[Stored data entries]
-------------------------

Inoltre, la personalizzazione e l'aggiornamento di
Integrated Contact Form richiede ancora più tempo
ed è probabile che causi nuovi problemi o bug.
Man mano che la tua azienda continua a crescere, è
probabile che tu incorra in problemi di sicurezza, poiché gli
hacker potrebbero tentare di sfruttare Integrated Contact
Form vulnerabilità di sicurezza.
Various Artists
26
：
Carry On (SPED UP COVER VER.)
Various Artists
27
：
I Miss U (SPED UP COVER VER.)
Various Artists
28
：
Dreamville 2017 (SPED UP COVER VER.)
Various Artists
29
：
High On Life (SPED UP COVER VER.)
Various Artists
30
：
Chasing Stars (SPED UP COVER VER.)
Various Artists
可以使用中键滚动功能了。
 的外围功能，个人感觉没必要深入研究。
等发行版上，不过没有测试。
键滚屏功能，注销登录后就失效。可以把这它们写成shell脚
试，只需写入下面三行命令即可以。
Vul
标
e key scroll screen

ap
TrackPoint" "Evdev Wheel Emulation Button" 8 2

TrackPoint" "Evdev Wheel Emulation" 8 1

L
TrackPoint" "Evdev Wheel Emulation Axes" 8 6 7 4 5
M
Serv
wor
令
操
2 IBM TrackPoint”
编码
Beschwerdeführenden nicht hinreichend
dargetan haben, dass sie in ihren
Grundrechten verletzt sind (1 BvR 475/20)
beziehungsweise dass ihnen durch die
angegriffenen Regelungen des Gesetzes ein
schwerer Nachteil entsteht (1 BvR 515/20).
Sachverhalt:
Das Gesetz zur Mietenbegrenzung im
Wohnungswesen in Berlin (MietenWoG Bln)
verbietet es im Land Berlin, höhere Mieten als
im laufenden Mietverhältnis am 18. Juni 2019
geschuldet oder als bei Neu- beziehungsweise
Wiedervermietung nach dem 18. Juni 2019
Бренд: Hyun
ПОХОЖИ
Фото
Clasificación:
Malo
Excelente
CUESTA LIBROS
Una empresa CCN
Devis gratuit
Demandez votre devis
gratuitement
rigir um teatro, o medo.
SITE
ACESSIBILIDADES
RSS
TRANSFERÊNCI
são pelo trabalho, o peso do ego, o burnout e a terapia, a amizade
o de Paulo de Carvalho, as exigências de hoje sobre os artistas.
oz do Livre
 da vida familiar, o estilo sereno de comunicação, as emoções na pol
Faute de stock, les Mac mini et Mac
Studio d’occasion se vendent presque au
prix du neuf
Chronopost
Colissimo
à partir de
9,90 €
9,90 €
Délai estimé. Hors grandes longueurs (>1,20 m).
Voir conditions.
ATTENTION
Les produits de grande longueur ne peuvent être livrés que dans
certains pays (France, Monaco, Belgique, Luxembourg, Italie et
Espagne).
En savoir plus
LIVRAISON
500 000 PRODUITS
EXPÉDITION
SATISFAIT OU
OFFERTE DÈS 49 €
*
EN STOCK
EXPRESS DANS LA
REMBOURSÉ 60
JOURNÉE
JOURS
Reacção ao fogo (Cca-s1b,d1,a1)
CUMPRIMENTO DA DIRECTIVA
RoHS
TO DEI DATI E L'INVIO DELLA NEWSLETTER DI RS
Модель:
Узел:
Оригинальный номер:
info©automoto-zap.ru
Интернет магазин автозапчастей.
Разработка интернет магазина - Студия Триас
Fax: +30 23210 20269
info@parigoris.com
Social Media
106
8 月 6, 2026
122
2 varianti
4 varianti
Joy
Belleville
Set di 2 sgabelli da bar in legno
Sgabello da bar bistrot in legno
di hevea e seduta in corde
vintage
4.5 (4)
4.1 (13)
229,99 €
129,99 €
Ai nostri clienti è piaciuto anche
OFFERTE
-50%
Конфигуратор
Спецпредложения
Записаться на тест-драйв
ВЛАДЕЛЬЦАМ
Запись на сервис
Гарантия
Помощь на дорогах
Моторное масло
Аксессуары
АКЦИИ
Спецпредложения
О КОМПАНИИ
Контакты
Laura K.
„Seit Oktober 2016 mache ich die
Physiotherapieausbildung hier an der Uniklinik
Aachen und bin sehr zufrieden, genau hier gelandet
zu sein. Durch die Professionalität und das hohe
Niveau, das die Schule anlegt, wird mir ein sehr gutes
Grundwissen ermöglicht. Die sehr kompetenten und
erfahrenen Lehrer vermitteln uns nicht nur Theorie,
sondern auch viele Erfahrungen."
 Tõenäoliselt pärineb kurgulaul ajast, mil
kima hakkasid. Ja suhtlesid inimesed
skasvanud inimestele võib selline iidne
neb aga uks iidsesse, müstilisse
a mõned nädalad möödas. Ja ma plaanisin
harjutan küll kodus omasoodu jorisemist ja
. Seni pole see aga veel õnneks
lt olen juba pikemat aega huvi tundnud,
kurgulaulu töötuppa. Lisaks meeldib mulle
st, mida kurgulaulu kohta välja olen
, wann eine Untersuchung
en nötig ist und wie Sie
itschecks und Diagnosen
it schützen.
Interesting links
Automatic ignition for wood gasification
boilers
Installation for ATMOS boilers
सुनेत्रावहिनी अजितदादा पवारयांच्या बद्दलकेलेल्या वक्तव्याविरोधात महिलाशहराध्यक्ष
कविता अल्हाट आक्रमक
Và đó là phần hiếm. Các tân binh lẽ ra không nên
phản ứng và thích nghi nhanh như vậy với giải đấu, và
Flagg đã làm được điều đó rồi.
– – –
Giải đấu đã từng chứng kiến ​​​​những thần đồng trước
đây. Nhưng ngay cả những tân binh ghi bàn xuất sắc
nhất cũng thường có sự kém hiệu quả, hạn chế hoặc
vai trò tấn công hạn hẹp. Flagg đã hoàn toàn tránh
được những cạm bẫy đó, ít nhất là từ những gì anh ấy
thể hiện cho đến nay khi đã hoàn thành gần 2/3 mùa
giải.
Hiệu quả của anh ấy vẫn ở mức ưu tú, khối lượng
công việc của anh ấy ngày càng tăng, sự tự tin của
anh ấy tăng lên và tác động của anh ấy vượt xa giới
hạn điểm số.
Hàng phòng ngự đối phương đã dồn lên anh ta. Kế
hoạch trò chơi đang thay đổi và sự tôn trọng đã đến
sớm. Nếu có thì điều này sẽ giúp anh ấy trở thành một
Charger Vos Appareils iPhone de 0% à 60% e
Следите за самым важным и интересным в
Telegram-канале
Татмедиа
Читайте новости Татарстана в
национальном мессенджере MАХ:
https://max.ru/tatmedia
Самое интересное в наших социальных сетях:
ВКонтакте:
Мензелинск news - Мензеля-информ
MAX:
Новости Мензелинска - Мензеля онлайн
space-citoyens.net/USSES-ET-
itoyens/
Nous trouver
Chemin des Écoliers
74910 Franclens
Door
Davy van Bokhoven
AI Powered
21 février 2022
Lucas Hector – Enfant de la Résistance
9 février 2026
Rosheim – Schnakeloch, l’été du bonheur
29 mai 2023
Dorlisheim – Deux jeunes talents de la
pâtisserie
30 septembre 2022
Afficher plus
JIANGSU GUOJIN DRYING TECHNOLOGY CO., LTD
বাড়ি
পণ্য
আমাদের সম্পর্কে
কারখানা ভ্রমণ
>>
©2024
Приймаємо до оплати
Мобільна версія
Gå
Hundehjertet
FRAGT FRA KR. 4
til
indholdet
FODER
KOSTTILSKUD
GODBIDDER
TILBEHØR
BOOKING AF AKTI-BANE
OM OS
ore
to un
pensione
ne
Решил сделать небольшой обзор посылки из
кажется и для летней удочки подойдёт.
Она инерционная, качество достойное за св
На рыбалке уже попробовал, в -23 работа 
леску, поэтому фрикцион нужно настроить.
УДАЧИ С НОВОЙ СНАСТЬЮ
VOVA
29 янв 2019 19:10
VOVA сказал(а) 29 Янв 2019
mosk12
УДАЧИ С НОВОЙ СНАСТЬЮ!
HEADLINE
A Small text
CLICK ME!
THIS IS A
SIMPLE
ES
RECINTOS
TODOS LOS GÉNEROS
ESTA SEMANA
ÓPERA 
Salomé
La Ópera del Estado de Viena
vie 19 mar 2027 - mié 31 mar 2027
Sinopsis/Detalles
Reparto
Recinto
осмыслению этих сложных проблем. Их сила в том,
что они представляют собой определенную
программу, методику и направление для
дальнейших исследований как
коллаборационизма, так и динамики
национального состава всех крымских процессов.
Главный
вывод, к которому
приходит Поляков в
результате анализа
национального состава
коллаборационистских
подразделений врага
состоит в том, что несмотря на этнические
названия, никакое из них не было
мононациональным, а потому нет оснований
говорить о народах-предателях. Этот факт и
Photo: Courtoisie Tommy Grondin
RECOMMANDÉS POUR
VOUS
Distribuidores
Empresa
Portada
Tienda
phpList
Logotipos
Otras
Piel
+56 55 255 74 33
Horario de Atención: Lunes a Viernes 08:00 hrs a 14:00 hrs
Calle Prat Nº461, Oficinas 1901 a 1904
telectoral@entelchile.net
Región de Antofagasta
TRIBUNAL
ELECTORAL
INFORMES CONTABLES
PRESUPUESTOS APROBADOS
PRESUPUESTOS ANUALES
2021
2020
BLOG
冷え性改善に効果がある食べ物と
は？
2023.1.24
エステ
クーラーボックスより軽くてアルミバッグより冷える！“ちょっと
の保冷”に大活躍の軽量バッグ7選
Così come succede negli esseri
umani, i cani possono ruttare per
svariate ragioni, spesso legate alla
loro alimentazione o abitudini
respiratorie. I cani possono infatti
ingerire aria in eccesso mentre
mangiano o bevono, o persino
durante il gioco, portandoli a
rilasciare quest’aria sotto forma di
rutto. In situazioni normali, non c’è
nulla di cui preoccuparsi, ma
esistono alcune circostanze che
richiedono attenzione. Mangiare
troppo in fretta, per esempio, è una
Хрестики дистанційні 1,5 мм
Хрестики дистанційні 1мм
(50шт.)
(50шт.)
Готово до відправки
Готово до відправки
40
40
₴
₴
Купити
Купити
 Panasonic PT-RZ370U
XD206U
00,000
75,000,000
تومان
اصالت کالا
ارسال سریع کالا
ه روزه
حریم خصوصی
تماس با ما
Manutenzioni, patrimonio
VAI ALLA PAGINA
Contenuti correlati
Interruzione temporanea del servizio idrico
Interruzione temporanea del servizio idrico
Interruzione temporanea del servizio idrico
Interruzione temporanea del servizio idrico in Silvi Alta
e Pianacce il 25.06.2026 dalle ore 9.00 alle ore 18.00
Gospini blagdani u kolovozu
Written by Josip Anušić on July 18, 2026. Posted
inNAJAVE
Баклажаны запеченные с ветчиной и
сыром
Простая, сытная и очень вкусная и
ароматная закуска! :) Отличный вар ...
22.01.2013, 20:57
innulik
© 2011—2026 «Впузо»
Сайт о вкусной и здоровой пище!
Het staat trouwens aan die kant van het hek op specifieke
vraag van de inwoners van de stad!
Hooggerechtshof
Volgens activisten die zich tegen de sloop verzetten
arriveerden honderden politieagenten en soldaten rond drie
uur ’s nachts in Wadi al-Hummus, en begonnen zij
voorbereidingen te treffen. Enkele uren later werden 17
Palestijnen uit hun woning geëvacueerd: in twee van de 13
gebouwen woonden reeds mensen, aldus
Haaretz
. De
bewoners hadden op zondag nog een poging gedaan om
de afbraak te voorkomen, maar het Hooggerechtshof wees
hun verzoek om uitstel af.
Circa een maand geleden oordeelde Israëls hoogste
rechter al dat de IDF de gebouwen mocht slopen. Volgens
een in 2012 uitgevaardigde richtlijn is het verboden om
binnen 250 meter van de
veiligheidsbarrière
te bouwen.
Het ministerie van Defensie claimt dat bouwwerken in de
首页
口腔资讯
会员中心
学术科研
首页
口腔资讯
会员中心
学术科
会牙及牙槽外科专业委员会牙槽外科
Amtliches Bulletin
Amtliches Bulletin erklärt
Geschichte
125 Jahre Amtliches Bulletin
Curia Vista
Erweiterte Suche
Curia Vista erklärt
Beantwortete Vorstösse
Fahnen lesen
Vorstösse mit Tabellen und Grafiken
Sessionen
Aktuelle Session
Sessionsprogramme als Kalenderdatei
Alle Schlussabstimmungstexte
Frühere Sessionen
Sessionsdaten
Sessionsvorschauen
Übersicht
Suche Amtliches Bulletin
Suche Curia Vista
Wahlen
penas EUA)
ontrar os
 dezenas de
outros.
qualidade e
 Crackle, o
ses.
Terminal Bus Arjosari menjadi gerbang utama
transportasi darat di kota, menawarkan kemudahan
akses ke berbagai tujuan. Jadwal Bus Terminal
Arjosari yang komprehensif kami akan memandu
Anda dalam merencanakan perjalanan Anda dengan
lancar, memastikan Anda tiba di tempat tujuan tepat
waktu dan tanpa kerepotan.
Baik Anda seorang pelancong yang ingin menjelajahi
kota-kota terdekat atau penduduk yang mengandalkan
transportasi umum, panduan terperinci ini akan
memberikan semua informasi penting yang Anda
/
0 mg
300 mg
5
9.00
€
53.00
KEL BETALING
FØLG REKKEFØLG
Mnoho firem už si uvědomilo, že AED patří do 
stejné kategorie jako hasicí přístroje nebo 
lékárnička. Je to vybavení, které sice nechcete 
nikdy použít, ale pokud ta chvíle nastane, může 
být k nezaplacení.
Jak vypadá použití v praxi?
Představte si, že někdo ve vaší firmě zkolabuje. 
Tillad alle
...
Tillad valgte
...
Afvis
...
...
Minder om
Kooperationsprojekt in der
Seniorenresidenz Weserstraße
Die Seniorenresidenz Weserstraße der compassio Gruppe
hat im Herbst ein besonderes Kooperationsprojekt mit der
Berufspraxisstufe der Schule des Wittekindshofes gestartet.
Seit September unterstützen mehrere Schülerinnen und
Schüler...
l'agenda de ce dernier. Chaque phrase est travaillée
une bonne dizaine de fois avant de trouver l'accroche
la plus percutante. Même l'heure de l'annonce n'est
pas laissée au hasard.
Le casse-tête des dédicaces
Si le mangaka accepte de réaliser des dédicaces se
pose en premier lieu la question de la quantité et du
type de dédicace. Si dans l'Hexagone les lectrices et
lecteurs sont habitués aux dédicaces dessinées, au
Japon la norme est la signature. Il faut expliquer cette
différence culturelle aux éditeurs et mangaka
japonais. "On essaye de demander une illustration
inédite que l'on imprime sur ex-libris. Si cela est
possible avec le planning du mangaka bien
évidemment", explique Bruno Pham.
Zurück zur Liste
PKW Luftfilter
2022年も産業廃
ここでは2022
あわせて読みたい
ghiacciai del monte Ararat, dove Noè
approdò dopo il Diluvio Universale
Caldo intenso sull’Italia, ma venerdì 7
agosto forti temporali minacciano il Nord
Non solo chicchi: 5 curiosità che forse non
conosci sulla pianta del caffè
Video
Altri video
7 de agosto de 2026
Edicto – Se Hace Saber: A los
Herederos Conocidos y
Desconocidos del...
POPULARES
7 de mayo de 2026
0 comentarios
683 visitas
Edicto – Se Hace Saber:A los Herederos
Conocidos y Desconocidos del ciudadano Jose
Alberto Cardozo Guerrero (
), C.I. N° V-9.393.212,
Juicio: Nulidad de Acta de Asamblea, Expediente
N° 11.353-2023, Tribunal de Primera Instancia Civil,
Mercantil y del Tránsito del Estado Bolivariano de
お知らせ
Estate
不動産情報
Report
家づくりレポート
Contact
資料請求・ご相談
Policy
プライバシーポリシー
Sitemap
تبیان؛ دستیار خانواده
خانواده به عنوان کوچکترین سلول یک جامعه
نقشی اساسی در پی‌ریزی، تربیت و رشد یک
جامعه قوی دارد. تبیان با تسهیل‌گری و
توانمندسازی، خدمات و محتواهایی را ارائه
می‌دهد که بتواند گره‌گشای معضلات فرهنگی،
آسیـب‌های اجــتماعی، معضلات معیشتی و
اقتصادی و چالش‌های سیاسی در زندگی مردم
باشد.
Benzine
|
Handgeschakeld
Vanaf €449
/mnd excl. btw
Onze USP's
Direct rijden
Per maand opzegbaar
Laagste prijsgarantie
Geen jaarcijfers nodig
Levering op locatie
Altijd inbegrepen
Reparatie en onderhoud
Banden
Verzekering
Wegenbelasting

-------------------------

» **EXERCISE GOAL**: Of the entries above, repeat exactly the lines between the line with "prix du neuf" and the line with "Les produits de", inclusive, and no others.

» **ANSWER AREA**:
prix du neuf
Chronopost
Colissimo
à partir de
9,90 €
9,90 €
Délai estimé. Hors grandes longueurs (>1,20 m).
Voir conditions.
ATTENTION
Les produits de grande longueur ne peuvent être livrés que dans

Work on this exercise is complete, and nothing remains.